Final dish presentation: Beautifully plated Chicken Bacon Ranch Protein Pasta in a shallow white bowSave

Why This is Good for You

  • Higher protein: Chicken, bacon, Greek yogurt, Parmesan, and protein pasta deliver a solid protein count to support muscle repair and steady energy.
  • Smarter creaminess: Greek yogurt and light cream cheese provide richness with less saturated fat than heavy cream alone.
  • Balanced macros: Protein, complex carbs from pasta, and some healthy fats keep you satisfied, especially after a workout or a long day.
  • Customizable veggies: Peas or spinach add fiber, vitamins, and color without complicating the recipe.

Pitfalls to Watch Out For

  • Curdling the yogurt: High heat can split the sauce. Take the pan off the heat before adding yogurt, then keep it on low.
  • Overcooking chicken: Dry chicken ruins the texture.

    Sear until just cooked through and remove from the pan promptly.

  • Salty overload: Bacon, ranch seasoning, and Parmesan are salty. Taste as you go and use low-sodium broth.
  • Gummy pasta: Protein and chickpea pastas can overcook fast. Check doneness early and reserve pasta water to adjust the sauce.

Recipe Variations

  • Buffalo Ranch: Add 1–2 tablespoons buffalo sauce to the skillet and finish with a crumble of blue cheese.
  • Turkey Bacon + Turkey Tenderloin: Swap bacon and chicken with lean turkey options for a lighter profile.
  • Veggie Boost: Add sautéed mushrooms, roasted broccoli, or blistered cherry tomatoes.
  • Gluten-Free: Use certified gluten-free protein pasta or chickpea pasta and ensure the ranch seasoning is gluten-free.
  • Dairy-Free Creaminess: Use a thick, unsweetened dairy-free yogurt and a plant-based cream cheese.

    Choose a dairy-free Parmesan-style topping.

  • One-Pot Shortcut: Cook pasta directly in broth in a deep skillet, then stir in yogurt and cheeses at the end. Watch liquid levels and stir often.

FAQ

Can I use rotisserie chicken instead?

Yes. Shred 2–3 cups of rotisserie chicken and stir it in when combining the sauce and pasta.

Skip the searing step and season lightly, since rotisserie can be salty.

What if I don’t have ranch seasoning?

Mix 1/2 teaspoon each of dried dill, parsley, and chives, plus 1/4 teaspoon garlic powder, 1/4 teaspoon onion powder, a pinch of salt, and black pepper.

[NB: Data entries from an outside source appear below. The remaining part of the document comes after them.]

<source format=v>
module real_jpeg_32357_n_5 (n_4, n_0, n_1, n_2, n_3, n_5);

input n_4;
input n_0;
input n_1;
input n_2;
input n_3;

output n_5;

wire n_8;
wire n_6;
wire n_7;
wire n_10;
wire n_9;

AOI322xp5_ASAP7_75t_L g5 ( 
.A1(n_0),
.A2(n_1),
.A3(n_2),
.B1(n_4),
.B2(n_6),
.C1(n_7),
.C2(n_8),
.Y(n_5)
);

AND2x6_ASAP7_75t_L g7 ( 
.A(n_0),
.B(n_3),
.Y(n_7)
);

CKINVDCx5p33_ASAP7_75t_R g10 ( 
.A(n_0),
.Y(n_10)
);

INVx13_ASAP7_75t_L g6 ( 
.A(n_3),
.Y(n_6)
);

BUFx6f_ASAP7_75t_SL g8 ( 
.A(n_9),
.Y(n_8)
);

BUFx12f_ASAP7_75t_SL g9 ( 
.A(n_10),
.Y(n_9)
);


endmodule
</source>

Adjust to taste.

Will regular pasta work?

Absolutely. Use any shape you like.

You’ll lose a bit of protein, but the sauce and method stay the same.

How do I make it spicier?

Add red pepper flakes, a dash of hot sauce, or a spoonful of chili crisp at the end. You can also season the chicken with cayenne before searing.

Can I lighten it further?

Use low-fat Greek yogurt, skip the cream cheese, and add more broth. The sauce will be thinner but still creamy with the Parmesan.

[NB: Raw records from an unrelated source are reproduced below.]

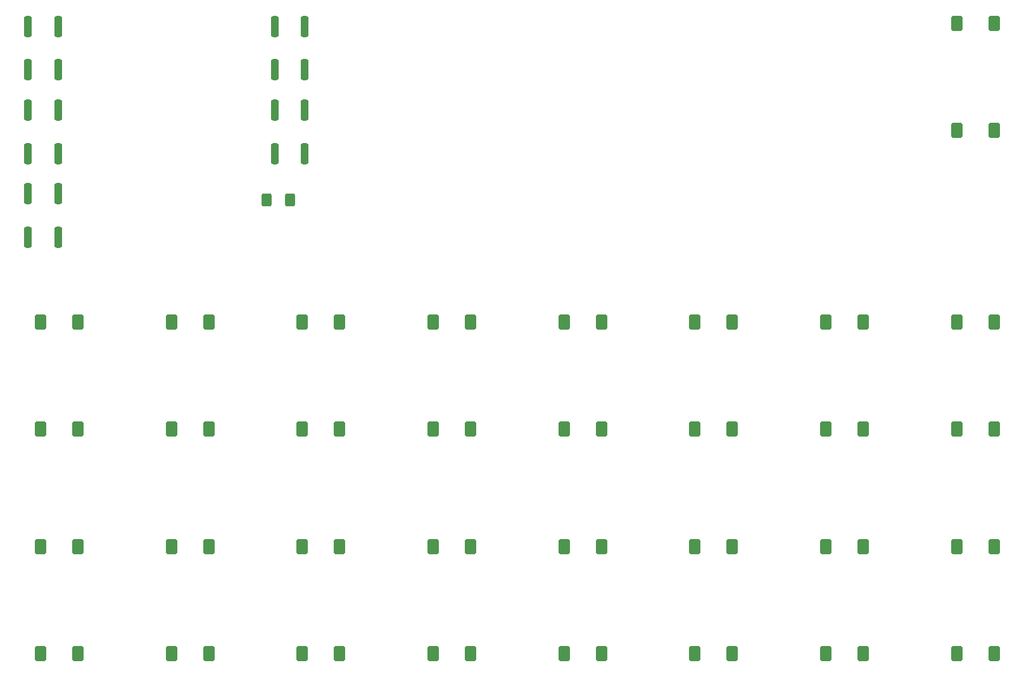
<source format=gbr>
%TF.GenerationSoftware,KiCad,Pcbnew,9.0.3*%
%TF.CreationDate,2026-01-07T19:03:45+01:00*%
%TF.ProjectId,Learning_Numbers,4c656172-6e69-46e6-975f-4e756d626572,rev?*%
%TF.SameCoordinates,Original*%
%TF.FileFunction,Paste,Top*%
%TF.FilePolarity,Positive*%
%FSLAX46Y46*%
G04 Gerber Fmt 4.6, Leading zero omitted, Abs format (unit mm)*
G04 Created by KiCad (PCBNEW 9.0.3) date 2026-01-07 19:03:45*
%MOMM*%
%LPD*%
G01*
G04 APERTURE LIST*
G04 Aperture macros list*
%AMRoundRect*
0 Rectangle with rounded corners*
0 $1 Rounding radius*
0 $2 $3 $4 $5 $6 $7 $8 $9 X,Y pos of 4 corners*
0 Add a 4 corners polygon primitive as box body*
4,1,4,$2,$3,$4,$5,$6,$7,$8,$9,$2,$3,0*
0 Add four circle primitives for the rounded corners*
1,1,$1+$1,$2,$3*
1,1,$1+$1,$4,$5*
1,1,$1+$1,$6,$7*
1,1,$1+$1,$8,$9*
0 Add four rect primitives between the rounded corners*
20,1,$1+$1,$2,$3,$4,$5,0*
20,1,$1+$1,$4,$5,$6,$7,0*
20,1,$1+$1,$6,$7,$8,$9,0*
20,1,$1+$1,$8,$9,$2,$3,0*%
G04 Aperture macros list end*
%ADD10RoundRect,0.250000X0.500000X-0.750000X0.500000X0.750000X-0.500000X0.750000X-0.500000X-0.750000X0*%
%ADD11RoundRect,0.250000X0.250000X-1.150000X0.250000X1.150000X-0.250000X1.150000X-0.250000X-1.150000X0*%
%ADD12RoundRect,0.250000X-0.400000X-0.625000X0.400000X-0.625000X0.400000X0.625000X-0.400000X0.625000X0*%
G04 APERTURE END LIST*
D10*
%TO.C,SW6*%
X128750000Y-125900000D03*
X128750000Y-111600000D03*
X133750000Y-125900000D03*
X133750000Y-111600000D03*
%TD*%
%TO.C,SW7*%
X146250000Y-125900000D03*
X146250000Y-111600000D03*
X151250000Y-125900000D03*
X151250000Y-111600000D03*
%TD*%
%TO.C,SW2*%
X58750000Y-125900000D03*
X58750000Y-111600000D03*
X63750000Y-125900000D03*
X63750000Y-111600000D03*
%TD*%
D11*
%TO.C,SW23*%
X90100000Y-77800000D03*
X90100000Y-72000000D03*
X94100000Y-77800000D03*
X94100000Y-72000000D03*
%TD*%
D10*
%TO.C,SW13*%
X111250000Y-155900000D03*
X111250000Y-141600000D03*
X116250000Y-155900000D03*
X116250000Y-141600000D03*
%TD*%
%TO.C,SW5*%
X111250000Y-125900000D03*
X111250000Y-111600000D03*
X116250000Y-125900000D03*
X116250000Y-111600000D03*
%TD*%
D11*
%TO.C,SW22*%
X90100000Y-89000000D03*
X90100000Y-83200000D03*
X94100000Y-89000000D03*
X94100000Y-83200000D03*
%TD*%
D10*
%TO.C,SW3*%
X76250000Y-125900000D03*
X76250000Y-111600000D03*
X81250000Y-125900000D03*
X81250000Y-111600000D03*
%TD*%
D11*
%TO.C,SW21*%
X57100000Y-100200000D03*
X57100000Y-94400000D03*
X61100000Y-100200000D03*
X61100000Y-94400000D03*
%TD*%
D10*
%TO.C,SW15*%
X146250000Y-155900000D03*
X146250000Y-141600000D03*
X151250000Y-155900000D03*
X151250000Y-141600000D03*
%TD*%
%TO.C,SW11*%
X76250000Y-155900000D03*
X76250000Y-141600000D03*
X81250000Y-155900000D03*
X81250000Y-141600000D03*
%TD*%
%TO.C,SW9*%
X181250000Y-125900000D03*
X181250000Y-111600000D03*
X186250000Y-125900000D03*
X186250000Y-111600000D03*
%TD*%
%TO.C,SW8*%
X163750000Y-125900000D03*
X163750000Y-111600000D03*
X168750000Y-125900000D03*
X168750000Y-111600000D03*
%TD*%
%TO.C,SW16*%
X163750000Y-155900000D03*
X163750000Y-141600000D03*
X168750000Y-155900000D03*
X168750000Y-141600000D03*
%TD*%
%TO.C,SW14*%
X128750000Y-155900000D03*
X128750000Y-141600000D03*
X133750000Y-155900000D03*
X133750000Y-141600000D03*
%TD*%
D11*
%TO.C,SW19*%
X57100000Y-77800000D03*
X57100000Y-72000000D03*
X61100000Y-77800000D03*
X61100000Y-72000000D03*
%TD*%
D10*
%TO.C,SW18*%
X181250000Y-85930000D03*
X181250000Y-71630000D03*
X186250000Y-85930000D03*
X186250000Y-71630000D03*
%TD*%
%TO.C,SW4*%
X93750000Y-125900000D03*
X93750000Y-111600000D03*
X98750000Y-125900000D03*
X98750000Y-111600000D03*
%TD*%
%TO.C,SW10*%
X58750000Y-155900000D03*
X58750000Y-141600000D03*
X63750000Y-155900000D03*
X63750000Y-141600000D03*
%TD*%
%TO.C,SW17*%
X181250000Y-155900000D03*
X181250000Y-141600000D03*
X186250000Y-155900000D03*
X186250000Y-141600000D03*
%TD*%
D12*
%TO.C,R33*%
X89000000Y-95250000D03*
X92100000Y-95250000D03*
%TD*%
D10*
%TO.C,SW12*%
X93750000Y-155900000D03*
X93750000Y-141600000D03*
X98750000Y-155900000D03*
X98750000Y-141600000D03*
%TD*%
D11*
%TO.C,SW20*%
X57100000Y-89000000D03*
X57100000Y-83200000D03*
X61100000Y-89000000D03*
X61100000Y-83200000D03*
%TD*%
M02*

</source>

What’s the best pasta shape?

Short, ridged shapes like rotini, penne, and shells hold the sauce best.

They also handle reheating without falling apart.

How can I prevent the sauce from getting grainy?

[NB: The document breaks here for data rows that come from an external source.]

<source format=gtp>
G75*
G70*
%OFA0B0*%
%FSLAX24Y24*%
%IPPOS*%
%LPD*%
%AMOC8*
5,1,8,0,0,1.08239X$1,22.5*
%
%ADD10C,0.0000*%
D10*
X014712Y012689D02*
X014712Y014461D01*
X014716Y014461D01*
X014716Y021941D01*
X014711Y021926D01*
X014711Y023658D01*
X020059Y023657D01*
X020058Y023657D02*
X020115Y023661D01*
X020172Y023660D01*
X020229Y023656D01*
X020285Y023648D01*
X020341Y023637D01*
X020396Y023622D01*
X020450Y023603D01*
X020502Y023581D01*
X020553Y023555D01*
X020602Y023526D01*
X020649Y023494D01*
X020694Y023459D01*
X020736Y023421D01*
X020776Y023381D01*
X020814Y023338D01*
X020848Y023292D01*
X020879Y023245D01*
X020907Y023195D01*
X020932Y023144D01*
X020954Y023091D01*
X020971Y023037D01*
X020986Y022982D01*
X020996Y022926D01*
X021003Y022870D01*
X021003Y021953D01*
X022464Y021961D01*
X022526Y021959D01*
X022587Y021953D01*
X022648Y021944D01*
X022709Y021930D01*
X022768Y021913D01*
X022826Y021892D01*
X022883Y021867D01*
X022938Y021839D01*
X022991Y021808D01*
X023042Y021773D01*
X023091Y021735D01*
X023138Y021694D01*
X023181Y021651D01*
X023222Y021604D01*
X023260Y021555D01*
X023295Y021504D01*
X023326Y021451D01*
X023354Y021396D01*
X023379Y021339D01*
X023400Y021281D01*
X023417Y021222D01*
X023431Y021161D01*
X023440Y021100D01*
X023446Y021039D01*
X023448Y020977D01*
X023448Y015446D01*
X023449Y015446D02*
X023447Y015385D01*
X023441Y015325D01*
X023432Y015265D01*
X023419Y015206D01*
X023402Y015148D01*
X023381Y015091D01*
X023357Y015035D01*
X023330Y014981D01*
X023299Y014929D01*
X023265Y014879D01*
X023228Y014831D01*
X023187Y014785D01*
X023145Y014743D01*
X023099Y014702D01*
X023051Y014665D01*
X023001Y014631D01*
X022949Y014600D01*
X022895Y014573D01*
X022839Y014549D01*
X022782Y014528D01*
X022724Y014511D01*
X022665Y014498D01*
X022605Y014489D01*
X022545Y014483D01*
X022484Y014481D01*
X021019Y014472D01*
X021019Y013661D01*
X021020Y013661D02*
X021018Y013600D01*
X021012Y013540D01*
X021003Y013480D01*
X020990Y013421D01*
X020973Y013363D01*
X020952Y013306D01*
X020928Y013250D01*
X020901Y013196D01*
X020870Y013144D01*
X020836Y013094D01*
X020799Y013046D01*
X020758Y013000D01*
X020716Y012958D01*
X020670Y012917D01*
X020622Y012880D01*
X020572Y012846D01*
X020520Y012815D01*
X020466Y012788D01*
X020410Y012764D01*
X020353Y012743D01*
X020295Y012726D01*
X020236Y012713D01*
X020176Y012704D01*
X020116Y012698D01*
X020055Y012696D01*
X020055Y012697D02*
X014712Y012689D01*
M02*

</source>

Fully soften the cream cheese, whisk it smooth with warm broth, and add yogurt off heat. Keep the final simmer gentle and add pasta water as needed.

Is there a way to reduce sodium?

Use low-sodium broth, make your own ranch blend, limit added salt, and choose uncured, lower-sodium bacon. Taste before salting at the end.

In Conclusion

Chicken Bacon Ranch Protein Pasta brings the best of both worlds: cozy flavor and smart nutrition.

It’s easy to make, flexible with what you have on hand, and great for leftovers. With a few simple techniques—gentle heat for the sauce, a quick chicken sear, and balanced seasoning—you’ll have a creamy, satisfying pasta that fits your routine. Keep this one in your rotation for busy nights and laid-back weekends alike.